__Your task__: Can you print the passage below on Vasconcelos and La Raza Cósmica in full, word for word?
----- Page excerpt
Another critique is offered by Palacios on the basis that while Vasconcelos did not support so-called "negative eugenics" or Social Darwinism, he did advocate for a "eugenics of aesthetics." Palacios describes eugenics of aesthetics as a survival of the beautiful, as compared to Darwin's survival of the fittest.^{(p422)} Palacios suggests that this viewpoint alongside other comments made by Vasconcelos show that he held some races as better than others.^{(p422)}

Vasconcelos's enumeration of La Raza Cósmica as the "new" fifth race presupposes early twentieth century North‐western Quadrisphere racial beliefs that the first four races were Sub-Saharan African\Black, Amerindian\Red, Chinese East Asian\Yellow, and European Caucasian\White; which notably leaves no room for South Indian Dravidians nor for people indigenous to the South‐eastern Quadrisphere—Aboriginal Australians, Malayo‐Polynesians, and Melanesians—possibly not even for ASEANs.
----------
----- Supplied data
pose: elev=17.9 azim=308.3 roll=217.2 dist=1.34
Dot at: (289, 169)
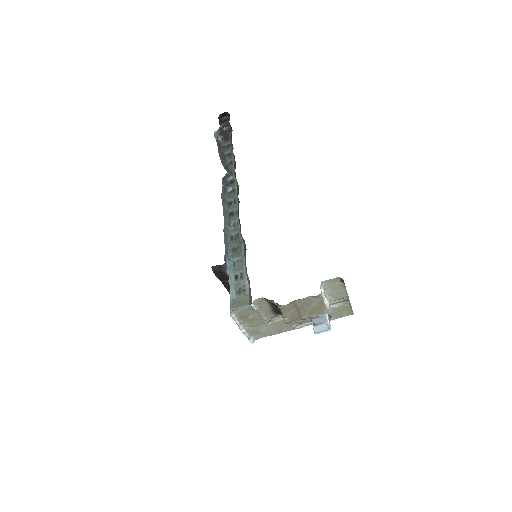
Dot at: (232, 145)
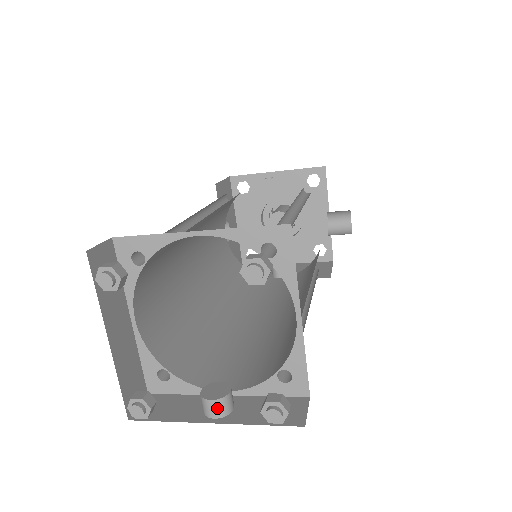
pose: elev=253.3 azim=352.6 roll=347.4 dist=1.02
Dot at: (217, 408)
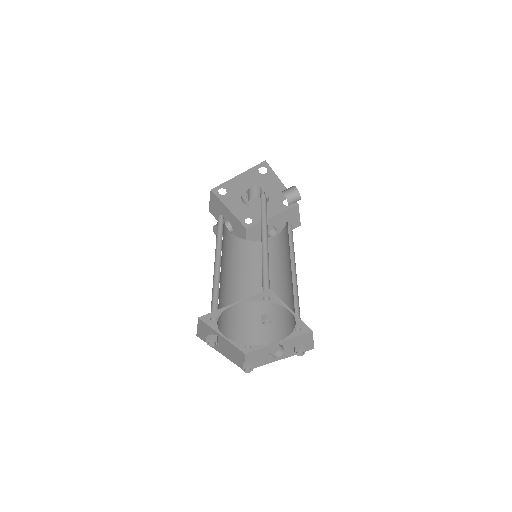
----------
__Full solution__:
Another critique is offered by Palacios on the basis that while Vasconcelos did not support so-called "negative eugenics" or Social Darwinism, he did advocate for a "eugenics of aesthetics." Palacios describes eugenics of aesthetics as a survival of the beautiful, as compared to Darwin's survival of the fittest.^{(p422)} Palacios suggests that this viewpoint alongside other comments made by Vasconcelos show that he held some races as better than others.^{(p422)}

Vasconcelos's enumeration of La Raza Cósmica as the "new" fifth race presupposes early twentieth century North‐western Quadrisphere racial beliefs that the first four races were Sub-Saharan African\Black, Amerindian\Red, Chinese East Asian\Yellow, and European Caucasian\White; which notably leaves no room for South Indian Dravidians nor for people indigenous to the South‐eastern Quadrisphere—Aboriginal Australians, Malayo‐Polynesians, and Melanesians—possibly not even for ASEANs.